- **Your objective**
With the line that contains "non-Hodgkin's type, High" as the final line, return every line from the start of the data below exactly.

- **Dataset**
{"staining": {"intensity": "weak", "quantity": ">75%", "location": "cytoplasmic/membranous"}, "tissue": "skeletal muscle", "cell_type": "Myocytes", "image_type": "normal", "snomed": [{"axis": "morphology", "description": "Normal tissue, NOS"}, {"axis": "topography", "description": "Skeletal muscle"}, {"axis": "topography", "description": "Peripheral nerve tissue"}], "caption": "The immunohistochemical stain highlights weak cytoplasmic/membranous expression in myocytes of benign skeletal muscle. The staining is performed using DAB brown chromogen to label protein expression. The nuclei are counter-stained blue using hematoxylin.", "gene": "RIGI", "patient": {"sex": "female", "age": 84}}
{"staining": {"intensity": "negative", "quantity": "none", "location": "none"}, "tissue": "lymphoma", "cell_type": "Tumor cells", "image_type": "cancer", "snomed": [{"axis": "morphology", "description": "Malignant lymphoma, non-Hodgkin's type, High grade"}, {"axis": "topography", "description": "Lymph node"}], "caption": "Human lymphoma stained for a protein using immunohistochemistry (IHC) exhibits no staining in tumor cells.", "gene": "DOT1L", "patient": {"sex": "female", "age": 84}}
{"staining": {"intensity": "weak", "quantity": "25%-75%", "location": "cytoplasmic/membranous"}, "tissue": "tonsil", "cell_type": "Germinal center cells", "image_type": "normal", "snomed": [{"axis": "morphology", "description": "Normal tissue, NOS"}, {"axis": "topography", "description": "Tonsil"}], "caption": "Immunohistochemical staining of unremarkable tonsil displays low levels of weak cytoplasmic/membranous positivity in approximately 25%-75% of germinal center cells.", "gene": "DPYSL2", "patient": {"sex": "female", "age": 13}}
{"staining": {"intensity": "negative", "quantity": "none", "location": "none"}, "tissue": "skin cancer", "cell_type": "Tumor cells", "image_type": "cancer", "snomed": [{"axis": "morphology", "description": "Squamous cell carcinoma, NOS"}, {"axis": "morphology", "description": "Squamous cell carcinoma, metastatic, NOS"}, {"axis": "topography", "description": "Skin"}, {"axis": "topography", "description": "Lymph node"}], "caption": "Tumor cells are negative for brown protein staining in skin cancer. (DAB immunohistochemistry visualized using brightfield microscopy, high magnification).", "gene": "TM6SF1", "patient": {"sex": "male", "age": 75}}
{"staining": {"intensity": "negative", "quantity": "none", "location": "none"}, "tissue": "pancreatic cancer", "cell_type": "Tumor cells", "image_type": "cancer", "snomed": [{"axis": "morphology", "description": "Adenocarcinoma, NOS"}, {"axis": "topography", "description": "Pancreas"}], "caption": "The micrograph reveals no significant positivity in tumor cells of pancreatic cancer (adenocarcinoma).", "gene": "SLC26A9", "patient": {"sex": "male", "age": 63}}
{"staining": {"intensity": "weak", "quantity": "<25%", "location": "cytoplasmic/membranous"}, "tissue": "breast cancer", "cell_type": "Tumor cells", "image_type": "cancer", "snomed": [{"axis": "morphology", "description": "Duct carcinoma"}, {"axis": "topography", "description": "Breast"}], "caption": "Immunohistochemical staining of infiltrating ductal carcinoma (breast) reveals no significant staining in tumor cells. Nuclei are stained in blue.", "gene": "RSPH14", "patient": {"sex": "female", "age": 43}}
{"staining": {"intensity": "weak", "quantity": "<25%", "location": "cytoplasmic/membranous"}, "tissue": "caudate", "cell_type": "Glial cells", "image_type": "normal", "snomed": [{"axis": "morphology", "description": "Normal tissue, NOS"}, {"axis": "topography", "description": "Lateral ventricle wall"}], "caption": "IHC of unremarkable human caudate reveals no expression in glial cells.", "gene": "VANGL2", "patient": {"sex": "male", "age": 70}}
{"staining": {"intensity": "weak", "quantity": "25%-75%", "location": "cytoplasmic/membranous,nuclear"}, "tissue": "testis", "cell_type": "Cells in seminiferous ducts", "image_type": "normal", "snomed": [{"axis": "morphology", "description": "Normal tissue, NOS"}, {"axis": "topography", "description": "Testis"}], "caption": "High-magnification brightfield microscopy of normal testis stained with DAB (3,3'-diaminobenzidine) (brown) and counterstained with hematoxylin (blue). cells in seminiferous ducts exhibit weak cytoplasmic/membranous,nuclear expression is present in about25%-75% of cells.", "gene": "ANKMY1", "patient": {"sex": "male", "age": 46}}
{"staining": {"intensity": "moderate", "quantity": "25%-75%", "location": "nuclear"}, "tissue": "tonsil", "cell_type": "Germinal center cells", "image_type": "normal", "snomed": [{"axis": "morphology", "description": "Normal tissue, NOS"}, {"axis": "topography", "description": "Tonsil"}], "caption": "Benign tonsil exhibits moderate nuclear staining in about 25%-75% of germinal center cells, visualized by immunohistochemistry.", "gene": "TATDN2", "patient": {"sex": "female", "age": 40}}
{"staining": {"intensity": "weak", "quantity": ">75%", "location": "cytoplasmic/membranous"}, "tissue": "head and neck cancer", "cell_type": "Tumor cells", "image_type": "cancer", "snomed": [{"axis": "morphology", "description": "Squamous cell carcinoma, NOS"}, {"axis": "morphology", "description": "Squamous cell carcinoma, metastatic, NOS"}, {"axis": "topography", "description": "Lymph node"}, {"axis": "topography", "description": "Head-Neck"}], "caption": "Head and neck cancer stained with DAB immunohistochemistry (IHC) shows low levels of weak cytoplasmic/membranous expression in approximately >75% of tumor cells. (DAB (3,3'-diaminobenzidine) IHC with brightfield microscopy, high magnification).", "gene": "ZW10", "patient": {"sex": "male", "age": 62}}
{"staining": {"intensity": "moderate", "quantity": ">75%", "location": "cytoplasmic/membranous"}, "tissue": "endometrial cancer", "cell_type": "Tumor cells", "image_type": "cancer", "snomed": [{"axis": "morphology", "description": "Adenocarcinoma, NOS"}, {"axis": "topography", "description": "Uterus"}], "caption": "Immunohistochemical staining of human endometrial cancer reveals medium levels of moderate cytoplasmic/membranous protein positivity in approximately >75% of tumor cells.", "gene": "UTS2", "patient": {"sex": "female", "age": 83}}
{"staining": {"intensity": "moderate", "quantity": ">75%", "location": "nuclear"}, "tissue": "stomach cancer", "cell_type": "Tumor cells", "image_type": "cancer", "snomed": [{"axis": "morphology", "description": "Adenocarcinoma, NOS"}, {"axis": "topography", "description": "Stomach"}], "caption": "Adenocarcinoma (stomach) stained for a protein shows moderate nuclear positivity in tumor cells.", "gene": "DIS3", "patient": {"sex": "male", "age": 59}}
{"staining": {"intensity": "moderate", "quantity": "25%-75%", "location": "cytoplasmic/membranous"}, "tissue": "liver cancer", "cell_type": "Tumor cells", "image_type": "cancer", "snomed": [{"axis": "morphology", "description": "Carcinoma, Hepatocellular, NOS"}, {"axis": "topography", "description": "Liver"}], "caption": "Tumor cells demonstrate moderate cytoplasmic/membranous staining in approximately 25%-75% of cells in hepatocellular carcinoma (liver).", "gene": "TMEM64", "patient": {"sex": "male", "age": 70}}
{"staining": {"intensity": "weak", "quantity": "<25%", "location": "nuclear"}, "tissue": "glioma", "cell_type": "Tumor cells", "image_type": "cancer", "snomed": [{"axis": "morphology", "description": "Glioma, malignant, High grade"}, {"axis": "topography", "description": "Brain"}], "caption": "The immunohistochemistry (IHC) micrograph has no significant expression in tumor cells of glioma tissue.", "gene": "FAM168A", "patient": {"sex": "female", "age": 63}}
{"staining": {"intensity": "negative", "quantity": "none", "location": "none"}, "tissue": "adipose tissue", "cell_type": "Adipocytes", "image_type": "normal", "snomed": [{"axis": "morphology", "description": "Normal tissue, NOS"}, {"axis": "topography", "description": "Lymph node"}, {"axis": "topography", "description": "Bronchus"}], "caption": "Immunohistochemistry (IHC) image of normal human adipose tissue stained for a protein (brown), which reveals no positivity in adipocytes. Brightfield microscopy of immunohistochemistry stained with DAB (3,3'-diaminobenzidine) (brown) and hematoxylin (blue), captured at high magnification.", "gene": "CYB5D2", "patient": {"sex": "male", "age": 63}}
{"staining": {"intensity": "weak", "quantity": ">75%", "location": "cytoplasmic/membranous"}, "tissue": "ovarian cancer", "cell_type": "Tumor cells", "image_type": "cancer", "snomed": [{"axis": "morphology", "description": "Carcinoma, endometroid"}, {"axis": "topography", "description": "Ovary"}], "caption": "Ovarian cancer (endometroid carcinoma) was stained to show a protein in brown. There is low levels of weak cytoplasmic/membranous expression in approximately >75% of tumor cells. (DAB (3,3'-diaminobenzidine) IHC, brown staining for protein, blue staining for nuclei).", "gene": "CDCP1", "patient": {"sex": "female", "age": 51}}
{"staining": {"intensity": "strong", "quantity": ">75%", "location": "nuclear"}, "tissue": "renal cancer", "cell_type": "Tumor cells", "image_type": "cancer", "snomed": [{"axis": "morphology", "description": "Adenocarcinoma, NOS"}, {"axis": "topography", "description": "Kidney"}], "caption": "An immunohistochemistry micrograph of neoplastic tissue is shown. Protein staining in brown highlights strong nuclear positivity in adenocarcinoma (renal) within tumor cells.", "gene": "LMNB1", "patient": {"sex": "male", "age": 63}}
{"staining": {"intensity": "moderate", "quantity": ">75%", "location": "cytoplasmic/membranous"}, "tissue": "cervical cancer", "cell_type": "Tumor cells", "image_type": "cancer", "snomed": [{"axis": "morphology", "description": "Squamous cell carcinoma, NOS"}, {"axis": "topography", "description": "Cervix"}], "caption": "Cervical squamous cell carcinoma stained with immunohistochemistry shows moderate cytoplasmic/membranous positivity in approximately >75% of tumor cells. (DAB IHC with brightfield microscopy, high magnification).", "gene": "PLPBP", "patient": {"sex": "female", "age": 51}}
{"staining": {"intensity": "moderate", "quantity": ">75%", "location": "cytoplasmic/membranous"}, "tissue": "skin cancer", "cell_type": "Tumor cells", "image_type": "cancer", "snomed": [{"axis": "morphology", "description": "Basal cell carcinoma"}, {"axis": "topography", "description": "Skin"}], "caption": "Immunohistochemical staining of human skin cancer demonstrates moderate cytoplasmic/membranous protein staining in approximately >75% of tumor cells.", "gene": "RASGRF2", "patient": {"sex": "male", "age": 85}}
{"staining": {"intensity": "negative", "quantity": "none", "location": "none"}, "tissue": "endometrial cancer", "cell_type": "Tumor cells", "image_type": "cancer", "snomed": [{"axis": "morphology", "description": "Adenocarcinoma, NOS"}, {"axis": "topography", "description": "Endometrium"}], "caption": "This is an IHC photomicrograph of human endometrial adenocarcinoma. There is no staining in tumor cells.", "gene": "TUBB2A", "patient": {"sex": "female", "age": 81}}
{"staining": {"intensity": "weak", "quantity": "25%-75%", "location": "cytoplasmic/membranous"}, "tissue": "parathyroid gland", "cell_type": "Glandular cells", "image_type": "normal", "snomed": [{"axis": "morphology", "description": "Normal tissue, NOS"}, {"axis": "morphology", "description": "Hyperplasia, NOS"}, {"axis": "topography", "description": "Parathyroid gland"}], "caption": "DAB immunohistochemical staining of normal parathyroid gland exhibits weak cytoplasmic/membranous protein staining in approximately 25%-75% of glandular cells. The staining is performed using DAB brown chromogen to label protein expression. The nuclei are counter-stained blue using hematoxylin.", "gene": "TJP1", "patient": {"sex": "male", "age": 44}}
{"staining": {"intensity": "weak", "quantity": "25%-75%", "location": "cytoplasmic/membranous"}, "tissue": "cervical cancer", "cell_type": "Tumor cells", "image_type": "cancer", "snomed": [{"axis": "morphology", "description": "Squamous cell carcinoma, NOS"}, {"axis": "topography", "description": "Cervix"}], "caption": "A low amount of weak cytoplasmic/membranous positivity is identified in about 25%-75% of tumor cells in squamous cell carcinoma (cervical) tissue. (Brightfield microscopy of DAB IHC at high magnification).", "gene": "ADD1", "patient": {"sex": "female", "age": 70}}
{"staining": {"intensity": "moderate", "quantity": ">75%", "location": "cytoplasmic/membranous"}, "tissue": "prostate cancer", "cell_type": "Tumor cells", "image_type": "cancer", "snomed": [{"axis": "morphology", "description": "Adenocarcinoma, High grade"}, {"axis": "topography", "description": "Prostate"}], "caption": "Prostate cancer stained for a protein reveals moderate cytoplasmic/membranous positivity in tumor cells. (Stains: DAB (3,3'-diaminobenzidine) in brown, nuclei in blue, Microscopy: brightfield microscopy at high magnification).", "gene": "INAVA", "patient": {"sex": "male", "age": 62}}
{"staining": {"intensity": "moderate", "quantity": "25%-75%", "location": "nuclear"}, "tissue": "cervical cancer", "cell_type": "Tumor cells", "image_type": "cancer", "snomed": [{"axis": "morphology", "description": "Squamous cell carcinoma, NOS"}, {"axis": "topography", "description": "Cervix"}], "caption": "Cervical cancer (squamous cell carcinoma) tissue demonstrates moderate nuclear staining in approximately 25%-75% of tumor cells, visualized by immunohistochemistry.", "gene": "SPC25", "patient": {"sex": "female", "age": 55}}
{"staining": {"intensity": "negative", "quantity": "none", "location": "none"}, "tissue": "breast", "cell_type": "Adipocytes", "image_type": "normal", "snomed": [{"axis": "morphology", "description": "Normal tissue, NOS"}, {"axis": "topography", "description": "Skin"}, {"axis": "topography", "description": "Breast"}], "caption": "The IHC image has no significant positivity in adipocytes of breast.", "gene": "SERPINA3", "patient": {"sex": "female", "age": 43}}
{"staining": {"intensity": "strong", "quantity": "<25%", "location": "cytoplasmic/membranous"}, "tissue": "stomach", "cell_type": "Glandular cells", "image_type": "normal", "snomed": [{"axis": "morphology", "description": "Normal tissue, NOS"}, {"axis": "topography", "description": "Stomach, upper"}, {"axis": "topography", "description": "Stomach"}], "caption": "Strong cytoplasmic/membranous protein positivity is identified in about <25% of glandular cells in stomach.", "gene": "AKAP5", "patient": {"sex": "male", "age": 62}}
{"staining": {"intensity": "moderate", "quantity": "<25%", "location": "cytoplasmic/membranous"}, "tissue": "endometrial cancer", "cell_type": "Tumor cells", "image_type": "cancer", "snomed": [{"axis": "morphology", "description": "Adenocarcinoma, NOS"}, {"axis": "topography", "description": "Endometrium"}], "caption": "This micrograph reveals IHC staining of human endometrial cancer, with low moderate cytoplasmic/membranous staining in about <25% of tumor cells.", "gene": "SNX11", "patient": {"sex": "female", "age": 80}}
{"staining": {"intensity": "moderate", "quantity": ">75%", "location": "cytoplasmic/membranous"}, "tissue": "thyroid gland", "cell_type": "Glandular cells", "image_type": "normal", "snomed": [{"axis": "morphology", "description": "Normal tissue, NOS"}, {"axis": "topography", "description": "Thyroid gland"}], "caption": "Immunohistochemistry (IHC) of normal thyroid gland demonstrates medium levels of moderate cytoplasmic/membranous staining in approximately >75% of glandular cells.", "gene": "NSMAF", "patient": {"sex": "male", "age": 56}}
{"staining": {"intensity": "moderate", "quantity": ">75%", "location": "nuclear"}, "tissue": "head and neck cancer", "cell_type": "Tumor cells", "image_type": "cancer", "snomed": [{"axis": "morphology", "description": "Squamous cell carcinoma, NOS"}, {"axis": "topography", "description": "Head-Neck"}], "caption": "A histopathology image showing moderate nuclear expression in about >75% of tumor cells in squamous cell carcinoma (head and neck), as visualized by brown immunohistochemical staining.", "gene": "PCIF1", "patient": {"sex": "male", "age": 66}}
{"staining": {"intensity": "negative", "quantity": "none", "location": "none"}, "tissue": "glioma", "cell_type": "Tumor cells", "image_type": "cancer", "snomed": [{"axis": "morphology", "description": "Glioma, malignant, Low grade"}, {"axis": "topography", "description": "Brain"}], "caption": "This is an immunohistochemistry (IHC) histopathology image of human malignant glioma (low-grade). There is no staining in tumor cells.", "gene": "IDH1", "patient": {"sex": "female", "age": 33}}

- **Solution**
{"staining": {"intensity": "weak", "quantity": ">75%", "location": "cytoplasmic/membranous"}, "tissue": "skeletal muscle", "cell_type": "Myocytes", "image_type": "normal", "snomed": [{"axis": "morphology", "description": "Normal tissue, NOS"}, {"axis": "topography", "description": "Skeletal muscle"}, {"axis": "topography", "description": "Peripheral nerve tissue"}], "caption": "The immunohistochemical stain highlights weak cytoplasmic/membranous expression in myocytes of benign skeletal muscle. The staining is performed using DAB brown chromogen to label protein expression. The nuclei are counter-stained blue using hematoxylin.", "gene": "RIGI", "patient": {"sex": "female", "age": 84}}
{"staining": {"intensity": "negative", "quantity": "none", "location": "none"}, "tissue": "lymphoma", "cell_type": "Tumor cells", "image_type": "cancer", "snomed": [{"axis": "morphology", "description": "Malignant lymphoma, non-Hodgkin's type, High grade"}, {"axis": "topography", "description": "Lymph node"}], "caption": "Human lymphoma stained for a protein using immunohistochemistry (IHC) exhibits no staining in tumor cells.", "gene": "DOT1L", "patient": {"sex": "female", "age": 84}}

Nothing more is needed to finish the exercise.